■ Énoncé
Relevez toutes les indications de date ou d'époque que contient le texte sur Clermont-Ferrand, dans leur ordre d'apparition.

■ Bloc de texte

========

Clermont-Ferrand pour le commun des mortels, c’est Michelin. Encore en partie vrai, mais pas que. Car l’ancienne capitale régionale est aussi une belle ville animée et gaie avec ses 40 000 étudiants et sa scène rock. Et il y fait bon vivre à l’ombre du non moins célèbre Puy de Dôme, autre star locale.
Par Bénédicte de Valicourt.
Jour 1
1-Direction Montferrand

Montferrand @I.Comolet
Peu de gens le savent, à part bien sûr les Clermontois, mais Clermont-Ferrand c’était pendant longtemps deux cités rivales : Clermont, la plus ancienne. Et Montferrand, créée au 12e siècle à trois kilomètres par le Comte d’Auvergne, chassé de Clermont par le roi de France qui a donné la ville aux évêques. Pendant longtemps, ces deux-là se sont regardées en chien de faïence, avant qu’un trait d’union ne les réunisse en 1630, sous l’impulsion de Louis XIII.
Une histoire qui se lit dans le paysage et dans les cœurs, beaucoup ici s’affirmant encore aujourd’hui Clermontois ou Montferrandais. Pour s’en convaincre, il suffit de prendre le tram au centre-ville en direction de Montferrand que l’on atteint en une dizaine de minutes. On passe devant Cataroux et ses deux cheminées, site historique de Michelin, qui s’est implanté au XIXe siècle sur un vaste no man’s land longtemps laissé vacant entre Clermont et Montferrand. Un quartier en pleine mutation où s’est aussi implanté dans les années 20 le stade – qui se visite – et le club de rugby ASM, association sportive dont le M est passé de « Michelin » à « Montferrandaise », car il est désormais interdit de donner un nom de marque aux clubs sportifs.

========

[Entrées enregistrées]

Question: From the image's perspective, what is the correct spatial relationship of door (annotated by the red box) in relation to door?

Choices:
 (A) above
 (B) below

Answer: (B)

========

■ Corrigé rédigé
1. « au 12e siècle »
2. « en 1630 »
3. « au XIXe siècle »
4. « dans les années 20 »